Supplied text START

Detector pushes results to Detections API but the API is down Detector retries per its own policy. The push API is the single ingress for non-error results — there is no Kafka backup path. Detections API runs ≥2 replicas behind the gateway; bearer-token auth + per-request raw body logging via RawRequestLoggingMiddleware so missed pushes can be reconstructed from detections_api_raw_requests.
Vision Worker / Quality / Clusterization crashes mid-batch Kafka offset not committed; on restart, the priority polling loop reprocesses. save_objects and save_frame_detections use DELETE + INSERT (atomic by primary key) on the shared axion_sense.detections table — duplicate processing collapses to a single row.
Valhalla / Map Matching API unavailable Vision Matching produces a TrackMatchingResultEvent with error populated; track stays is_map_matched=false. CoverageSyncJob (Sense Worker) re-runs map-matching on a schedule for unmapped tracks.

Supplied text END
Recorded information START

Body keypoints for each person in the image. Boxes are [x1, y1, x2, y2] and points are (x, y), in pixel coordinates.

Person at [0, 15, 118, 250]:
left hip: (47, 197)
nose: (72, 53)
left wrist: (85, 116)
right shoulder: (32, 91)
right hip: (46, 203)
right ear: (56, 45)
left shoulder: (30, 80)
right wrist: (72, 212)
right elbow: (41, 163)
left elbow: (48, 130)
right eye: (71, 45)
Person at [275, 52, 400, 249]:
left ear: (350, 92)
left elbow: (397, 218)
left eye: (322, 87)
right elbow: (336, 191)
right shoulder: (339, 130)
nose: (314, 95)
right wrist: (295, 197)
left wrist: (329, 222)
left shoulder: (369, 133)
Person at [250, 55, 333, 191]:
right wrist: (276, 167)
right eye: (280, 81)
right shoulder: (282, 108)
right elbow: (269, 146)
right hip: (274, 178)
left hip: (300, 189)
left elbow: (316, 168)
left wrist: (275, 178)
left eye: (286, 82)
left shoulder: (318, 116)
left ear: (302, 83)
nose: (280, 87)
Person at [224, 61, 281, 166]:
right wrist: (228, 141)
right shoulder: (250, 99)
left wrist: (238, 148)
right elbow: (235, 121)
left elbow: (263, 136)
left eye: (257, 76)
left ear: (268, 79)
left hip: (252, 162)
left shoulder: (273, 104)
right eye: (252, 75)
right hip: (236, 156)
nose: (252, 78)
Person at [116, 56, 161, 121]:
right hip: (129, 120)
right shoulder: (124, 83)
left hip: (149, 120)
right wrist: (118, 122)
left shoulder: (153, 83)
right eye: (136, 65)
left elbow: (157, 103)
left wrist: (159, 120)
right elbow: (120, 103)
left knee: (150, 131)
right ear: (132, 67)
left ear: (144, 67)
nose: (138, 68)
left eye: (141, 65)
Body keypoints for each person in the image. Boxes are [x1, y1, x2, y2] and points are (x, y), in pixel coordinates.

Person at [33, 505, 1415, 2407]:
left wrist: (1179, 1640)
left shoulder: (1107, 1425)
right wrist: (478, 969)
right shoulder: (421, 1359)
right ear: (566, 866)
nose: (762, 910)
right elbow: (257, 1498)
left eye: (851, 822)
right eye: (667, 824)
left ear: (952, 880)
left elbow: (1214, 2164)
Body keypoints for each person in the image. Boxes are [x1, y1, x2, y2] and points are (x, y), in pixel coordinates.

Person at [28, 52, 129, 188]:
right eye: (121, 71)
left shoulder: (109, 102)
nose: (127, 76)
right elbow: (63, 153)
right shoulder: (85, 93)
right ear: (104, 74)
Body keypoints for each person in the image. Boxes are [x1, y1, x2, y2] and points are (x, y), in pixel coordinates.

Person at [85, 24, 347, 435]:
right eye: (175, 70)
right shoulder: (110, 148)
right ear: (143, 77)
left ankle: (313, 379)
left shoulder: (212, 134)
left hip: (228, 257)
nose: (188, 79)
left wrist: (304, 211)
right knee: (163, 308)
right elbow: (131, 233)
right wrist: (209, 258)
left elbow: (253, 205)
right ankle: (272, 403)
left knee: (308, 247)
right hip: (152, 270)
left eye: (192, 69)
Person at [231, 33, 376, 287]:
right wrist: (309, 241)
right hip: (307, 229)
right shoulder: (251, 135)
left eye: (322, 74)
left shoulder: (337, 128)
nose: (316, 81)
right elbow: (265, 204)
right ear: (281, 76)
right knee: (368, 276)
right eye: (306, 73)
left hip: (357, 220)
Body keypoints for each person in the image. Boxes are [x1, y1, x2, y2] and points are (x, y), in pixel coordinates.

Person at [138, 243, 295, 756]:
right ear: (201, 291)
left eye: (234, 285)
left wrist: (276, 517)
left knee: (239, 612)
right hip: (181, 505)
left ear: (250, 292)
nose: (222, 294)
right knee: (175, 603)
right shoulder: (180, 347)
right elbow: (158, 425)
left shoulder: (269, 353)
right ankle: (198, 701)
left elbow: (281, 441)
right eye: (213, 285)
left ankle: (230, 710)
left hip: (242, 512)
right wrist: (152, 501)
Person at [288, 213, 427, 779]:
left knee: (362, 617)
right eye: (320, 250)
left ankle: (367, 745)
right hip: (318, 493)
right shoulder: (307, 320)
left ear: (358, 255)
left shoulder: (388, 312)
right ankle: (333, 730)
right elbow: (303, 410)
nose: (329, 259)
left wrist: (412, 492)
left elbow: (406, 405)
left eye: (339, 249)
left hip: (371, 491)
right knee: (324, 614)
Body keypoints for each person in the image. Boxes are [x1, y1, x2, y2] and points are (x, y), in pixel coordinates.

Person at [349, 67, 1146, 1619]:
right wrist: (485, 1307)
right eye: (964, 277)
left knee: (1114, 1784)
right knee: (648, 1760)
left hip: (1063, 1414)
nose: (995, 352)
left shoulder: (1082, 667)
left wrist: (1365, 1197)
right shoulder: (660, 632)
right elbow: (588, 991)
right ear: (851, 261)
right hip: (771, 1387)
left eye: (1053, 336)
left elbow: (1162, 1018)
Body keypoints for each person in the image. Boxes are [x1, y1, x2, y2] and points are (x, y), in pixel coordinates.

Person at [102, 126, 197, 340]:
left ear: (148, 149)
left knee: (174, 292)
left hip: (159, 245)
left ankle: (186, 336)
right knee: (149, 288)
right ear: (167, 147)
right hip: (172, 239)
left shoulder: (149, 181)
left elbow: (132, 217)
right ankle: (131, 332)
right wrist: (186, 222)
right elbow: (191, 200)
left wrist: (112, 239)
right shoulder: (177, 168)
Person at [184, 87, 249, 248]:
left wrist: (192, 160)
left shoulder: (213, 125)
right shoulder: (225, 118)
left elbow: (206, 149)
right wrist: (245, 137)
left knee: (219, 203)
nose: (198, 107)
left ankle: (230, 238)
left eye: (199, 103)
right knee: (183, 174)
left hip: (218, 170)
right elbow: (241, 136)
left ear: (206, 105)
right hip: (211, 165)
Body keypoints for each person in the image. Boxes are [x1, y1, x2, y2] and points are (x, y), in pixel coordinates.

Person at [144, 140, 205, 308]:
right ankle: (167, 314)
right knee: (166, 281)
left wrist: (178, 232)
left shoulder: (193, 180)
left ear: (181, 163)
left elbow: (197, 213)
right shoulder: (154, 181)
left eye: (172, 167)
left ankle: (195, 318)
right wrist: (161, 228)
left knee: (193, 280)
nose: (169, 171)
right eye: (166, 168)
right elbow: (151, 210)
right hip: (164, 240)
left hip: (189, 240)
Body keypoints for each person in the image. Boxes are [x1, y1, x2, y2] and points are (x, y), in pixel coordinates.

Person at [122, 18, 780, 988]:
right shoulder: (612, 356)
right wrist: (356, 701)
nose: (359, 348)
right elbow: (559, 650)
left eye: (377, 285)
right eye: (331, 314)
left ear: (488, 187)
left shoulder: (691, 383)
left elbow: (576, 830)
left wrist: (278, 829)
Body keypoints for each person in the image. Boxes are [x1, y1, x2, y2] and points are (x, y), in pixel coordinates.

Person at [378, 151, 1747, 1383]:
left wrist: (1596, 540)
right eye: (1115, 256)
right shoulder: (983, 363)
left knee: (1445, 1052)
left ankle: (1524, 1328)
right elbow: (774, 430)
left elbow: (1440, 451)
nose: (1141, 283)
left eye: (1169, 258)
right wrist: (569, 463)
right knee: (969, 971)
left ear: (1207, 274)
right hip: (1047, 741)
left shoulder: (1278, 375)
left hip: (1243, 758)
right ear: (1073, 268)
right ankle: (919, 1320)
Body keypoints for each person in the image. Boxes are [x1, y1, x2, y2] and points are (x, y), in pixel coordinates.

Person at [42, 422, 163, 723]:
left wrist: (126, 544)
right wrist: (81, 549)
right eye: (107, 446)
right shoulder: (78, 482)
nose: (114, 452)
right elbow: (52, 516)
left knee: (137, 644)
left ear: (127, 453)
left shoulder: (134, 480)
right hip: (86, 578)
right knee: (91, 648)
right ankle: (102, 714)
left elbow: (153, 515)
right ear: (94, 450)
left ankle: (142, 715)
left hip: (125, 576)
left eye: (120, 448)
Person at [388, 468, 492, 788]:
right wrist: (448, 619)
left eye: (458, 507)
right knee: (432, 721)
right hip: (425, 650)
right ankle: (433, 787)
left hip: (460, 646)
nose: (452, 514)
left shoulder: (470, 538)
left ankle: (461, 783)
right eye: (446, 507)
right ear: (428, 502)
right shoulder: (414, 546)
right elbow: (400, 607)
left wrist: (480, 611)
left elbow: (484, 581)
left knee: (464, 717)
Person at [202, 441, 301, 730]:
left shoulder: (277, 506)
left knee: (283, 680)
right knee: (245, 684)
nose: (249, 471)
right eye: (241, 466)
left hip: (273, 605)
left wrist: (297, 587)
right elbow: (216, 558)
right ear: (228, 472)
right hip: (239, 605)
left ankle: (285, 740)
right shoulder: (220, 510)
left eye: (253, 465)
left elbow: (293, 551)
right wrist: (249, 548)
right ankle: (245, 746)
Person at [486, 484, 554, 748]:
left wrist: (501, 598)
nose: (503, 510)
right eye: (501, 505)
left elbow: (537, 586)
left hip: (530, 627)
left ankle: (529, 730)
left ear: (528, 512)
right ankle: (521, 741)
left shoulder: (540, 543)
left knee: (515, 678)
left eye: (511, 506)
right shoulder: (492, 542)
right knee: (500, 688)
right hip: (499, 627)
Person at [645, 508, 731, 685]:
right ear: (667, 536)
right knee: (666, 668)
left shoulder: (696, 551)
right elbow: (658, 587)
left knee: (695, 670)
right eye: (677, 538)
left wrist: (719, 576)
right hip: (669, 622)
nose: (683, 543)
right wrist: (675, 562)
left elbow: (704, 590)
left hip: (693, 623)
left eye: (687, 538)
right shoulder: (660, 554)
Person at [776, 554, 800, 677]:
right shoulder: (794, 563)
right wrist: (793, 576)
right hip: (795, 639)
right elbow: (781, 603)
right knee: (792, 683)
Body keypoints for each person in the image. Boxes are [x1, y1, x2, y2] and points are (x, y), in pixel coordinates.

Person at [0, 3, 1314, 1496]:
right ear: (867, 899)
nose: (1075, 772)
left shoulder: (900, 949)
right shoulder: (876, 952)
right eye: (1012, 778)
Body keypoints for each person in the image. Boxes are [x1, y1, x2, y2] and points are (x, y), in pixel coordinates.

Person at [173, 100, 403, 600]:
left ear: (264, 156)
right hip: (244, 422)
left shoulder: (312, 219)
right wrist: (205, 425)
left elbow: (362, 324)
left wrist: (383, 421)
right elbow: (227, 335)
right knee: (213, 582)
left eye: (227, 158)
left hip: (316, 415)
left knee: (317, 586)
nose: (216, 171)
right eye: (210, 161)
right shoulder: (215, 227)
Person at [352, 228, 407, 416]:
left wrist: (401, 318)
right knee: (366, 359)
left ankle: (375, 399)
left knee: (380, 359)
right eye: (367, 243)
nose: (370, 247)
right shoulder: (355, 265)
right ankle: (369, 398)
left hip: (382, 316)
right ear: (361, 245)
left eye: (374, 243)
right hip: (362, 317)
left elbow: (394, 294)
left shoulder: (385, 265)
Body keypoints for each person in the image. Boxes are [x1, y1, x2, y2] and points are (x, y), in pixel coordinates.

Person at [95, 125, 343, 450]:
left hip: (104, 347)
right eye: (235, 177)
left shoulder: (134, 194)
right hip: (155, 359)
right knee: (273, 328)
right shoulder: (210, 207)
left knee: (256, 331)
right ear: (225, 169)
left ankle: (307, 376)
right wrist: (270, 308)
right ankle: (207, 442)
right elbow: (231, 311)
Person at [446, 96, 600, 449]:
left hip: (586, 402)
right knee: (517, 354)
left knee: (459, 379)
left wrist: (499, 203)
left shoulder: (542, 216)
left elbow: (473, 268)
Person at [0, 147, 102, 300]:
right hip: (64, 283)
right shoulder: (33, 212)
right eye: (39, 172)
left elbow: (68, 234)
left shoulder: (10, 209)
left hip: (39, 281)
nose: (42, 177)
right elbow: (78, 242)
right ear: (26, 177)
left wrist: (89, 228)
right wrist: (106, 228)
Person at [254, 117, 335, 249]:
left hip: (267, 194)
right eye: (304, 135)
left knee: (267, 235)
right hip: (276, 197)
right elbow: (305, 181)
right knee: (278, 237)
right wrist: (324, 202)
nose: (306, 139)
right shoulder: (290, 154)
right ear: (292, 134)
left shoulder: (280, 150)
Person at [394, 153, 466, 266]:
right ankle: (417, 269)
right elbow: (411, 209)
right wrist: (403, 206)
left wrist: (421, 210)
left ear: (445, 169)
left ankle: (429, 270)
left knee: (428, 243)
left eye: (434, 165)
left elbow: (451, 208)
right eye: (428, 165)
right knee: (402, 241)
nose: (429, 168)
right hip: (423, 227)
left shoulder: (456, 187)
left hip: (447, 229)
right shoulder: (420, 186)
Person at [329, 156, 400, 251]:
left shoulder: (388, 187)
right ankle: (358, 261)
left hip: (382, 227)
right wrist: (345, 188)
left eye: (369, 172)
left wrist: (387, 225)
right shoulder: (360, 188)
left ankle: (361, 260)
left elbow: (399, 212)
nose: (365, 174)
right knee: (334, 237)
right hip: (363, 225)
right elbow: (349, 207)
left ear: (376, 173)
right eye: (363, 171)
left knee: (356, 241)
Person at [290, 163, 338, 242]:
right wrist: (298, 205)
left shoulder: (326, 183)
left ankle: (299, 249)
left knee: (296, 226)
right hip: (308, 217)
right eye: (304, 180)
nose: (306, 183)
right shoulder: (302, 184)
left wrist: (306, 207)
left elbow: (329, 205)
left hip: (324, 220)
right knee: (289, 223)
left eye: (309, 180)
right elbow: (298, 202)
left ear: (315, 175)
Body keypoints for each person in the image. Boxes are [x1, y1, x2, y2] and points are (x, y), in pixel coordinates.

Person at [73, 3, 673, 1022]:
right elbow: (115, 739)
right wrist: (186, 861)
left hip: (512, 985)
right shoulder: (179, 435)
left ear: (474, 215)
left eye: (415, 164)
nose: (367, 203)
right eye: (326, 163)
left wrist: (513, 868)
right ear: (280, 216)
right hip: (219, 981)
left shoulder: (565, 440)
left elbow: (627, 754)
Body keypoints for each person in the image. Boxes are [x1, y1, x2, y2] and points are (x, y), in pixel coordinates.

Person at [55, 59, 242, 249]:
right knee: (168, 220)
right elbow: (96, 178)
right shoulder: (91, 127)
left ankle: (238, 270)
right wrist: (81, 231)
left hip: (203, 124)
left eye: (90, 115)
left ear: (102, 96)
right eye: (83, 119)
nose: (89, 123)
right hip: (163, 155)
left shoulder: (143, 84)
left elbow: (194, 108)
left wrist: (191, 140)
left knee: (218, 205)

Recorded information END

Copy out the full text on failure handling word for word. The records have no connection to the text on failure handling.

- _Final answer_
Detector pushes results to Detections API but the API is down Detector retries per its own policy. The push API is the single ingress for non-error results — there is no Kafka backup path. Detections API runs ≥2 replicas behind the gateway; bearer-token auth + per-request raw body logging via RawRequestLoggingMiddleware so missed pushes can be reconstructed from detections_api_raw_requests.
Vision Worker / Quality / Clusterization crashes mid-batch Kafka offset not committed; on restart, the priority polling loop reprocesses. save_objects and save_frame_detections use DELETE + INSERT (atomic by primary key) on the shared axion_sense.detections table — duplicate processing collapses to a single row.
Valhalla / Map Matching API unavailable Vision Matching produces a TrackMatchingResultEvent with error populated; track stays is_map_matched=false. CoverageSyncJob (Sense Worker) re-runs map-matching on a schedule for unmapped tracks.